Your task: Every entry, from first to last, is to be retyped without any alteration.

Provided information:

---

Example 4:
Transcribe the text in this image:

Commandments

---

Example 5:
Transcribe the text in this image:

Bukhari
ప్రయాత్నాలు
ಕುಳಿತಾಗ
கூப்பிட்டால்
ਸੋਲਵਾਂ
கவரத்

Reply:
---

Example 4:
Transcribe the text in this image:

Commandments

---

Example 5:
Transcribe the text in this image:

Bukhari
ప్రయాత్నాలు
ಕುಳಿತಾಗ
கூப்பிட்டால்
ਸੋਲਵਾਂ
கவரத்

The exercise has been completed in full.